There is something very immediate with Casanova 14. I don’t emotionally react to comics very often. It’s an escapist medium. It’s designed for fun and lighthearted goodness. Even those big emotional stories like Identity Crisis always come with some sense of detachment. But this issue hit me. And it hit me hard. There is a Zephyr Quinn internal narrative that runs throughout the book. The way that Fraction writes it just leaps off the page. Zephyr Quinn is screaming for her life. Screaming for mercy. Screaming for release. Screaming for absolution. And it’s all in her head. She’s powerless and aloof and cut off from the world. She has the chance for it to all go away, and she will do anything to let it happen. All this whacked out crazy shit is going on with the space time continuum and alternate universes and giant guns and family issues, but none of it really matters. Because this entire book is about Zephyr Quinn’s chance to get rid of it all. And then Fraction drops the bomb, twists the story up something good, and nothing is what it was. We get one panel in the old pea soup green from the first album with Cass flying through the air with a smile on his face. And everything comes together.

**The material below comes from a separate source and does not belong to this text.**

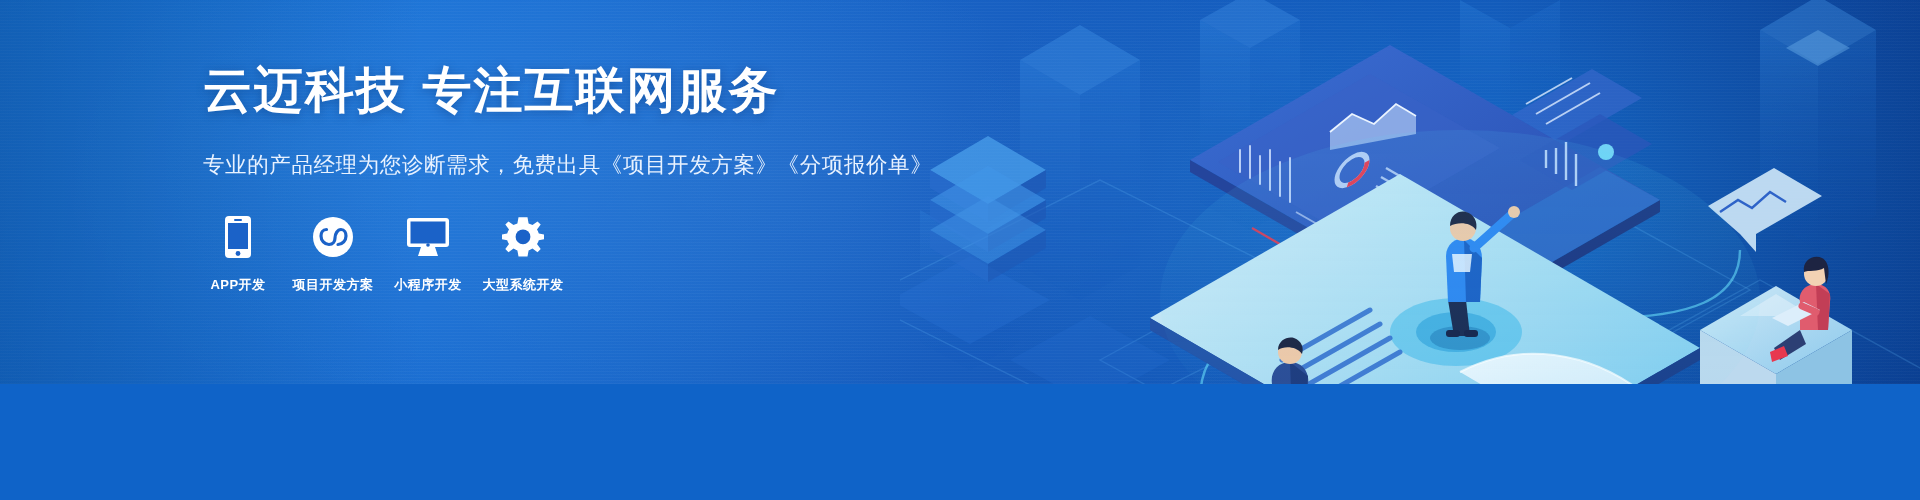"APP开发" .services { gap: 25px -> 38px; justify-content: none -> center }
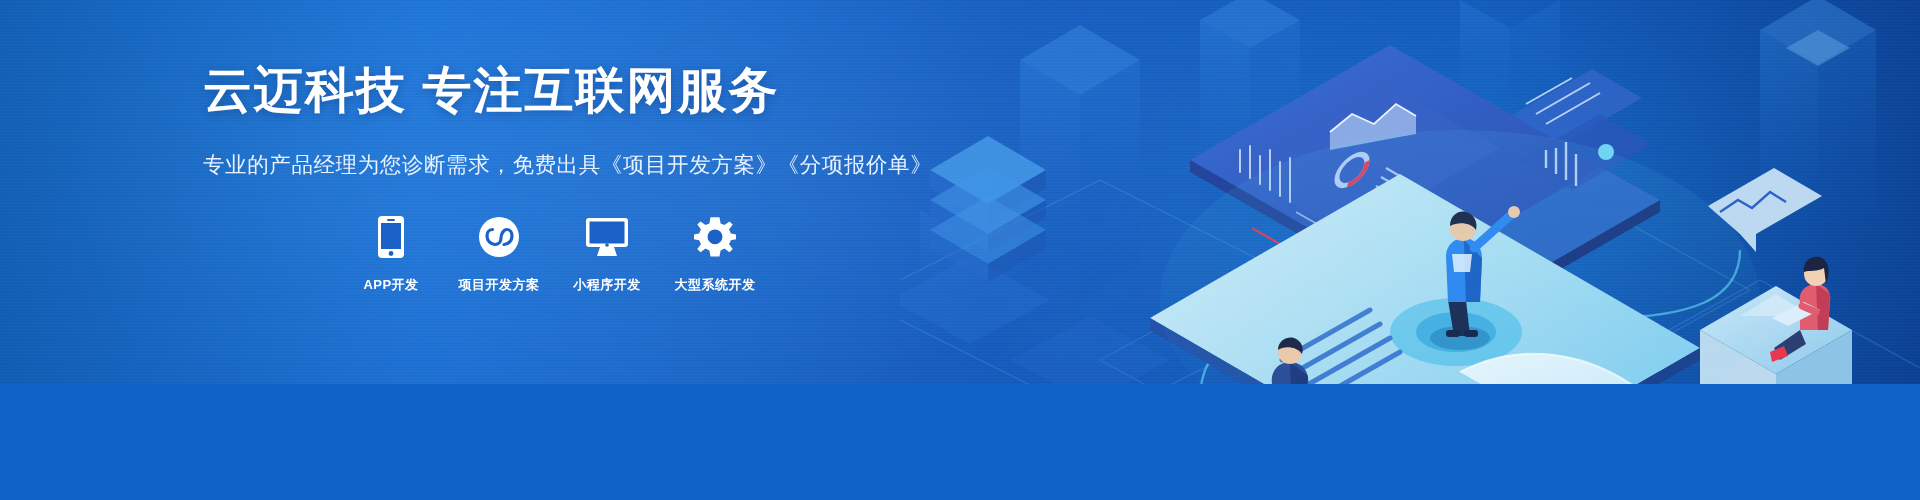"微信H5开发" div.service { html: none -> <div> <div> <svg> <path></path> <circle></circle> <circle></circle> <path></path> <circle></circle> <circle></circle> </svg> </div> <div>微信H5开发</div> </div> }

Now comes the part of the review where I start throwing out hyperbole that will probably make this look like fanboy ranting to most people who happen to read this. There is only one other comic I have ever read that elicited the caliber of reaction I got from reading Casanova 14. That book was Maus: A Survivor’s Tale, which I read in 12th grade for an English term paper. It was really the first comic I ever read that wasn’t in strip form. Crisis, Watchmen, Dark Knight Returns, Kingdom Come, Marvels, none of those books struck me like Maus and Cass 14. High praise indeed, and I’m probably crazy for making this claim, but I don’t care. This comes from the heart and the gut. It’s instinctual. And you don’t fucking argue with instinct. You let it take you wherever the hell it wants to go.

And that’s just the story. I haven’t even gotten to Fabio Moon’s incredible art or the crazy framing device of Fraction providing us with a scene by scene mix tape soundtrack that is not only designed to set the mood for each set of pages, but also serves to describe Fraction’s mood and inspiration for every single issue of Casanova. It’s a microcosm of the entire series. It’s layered reference and pop culture at its finest. And Fabio Moon continues to astound. The stark blue coloring remains the stuff of some striking and beautiful fever dream, and Moon’s characterization and expression work (especially as pertains to Zephyr and Casanova) is second to none. The release of the crows is a breathtaking panel. His sequential storytelling is nuanced and fits the script perfectly. As I said before, everything comes together.

This is the perfect storm of comics. Flawless writing combined with flawless art. The culmination of fourteen wonderful issues. A massive twist that doesn’t come off as cheap or manipulative, and allows for a completely different rereading of the second album. You come to realize that all this time, Fraction has deftly and seamlessly written two different stories for the past seven issues, allowing the books to read as both illusion and truth. As someone who’s seen some of his Marvel work (Punisher mainly) decline in my eyes, this is the type of thing that makes me not care. He can write Casanova for the rest of his life, even if it means dropping every other book. It’s big and it’s powerful and it’s emotional and it’s cool and it’s complex and it’s exploitation and it’s pop culture and trash culture personified and it’s awesome. It’s all of those things and more. And it might be the best comic I have ever read.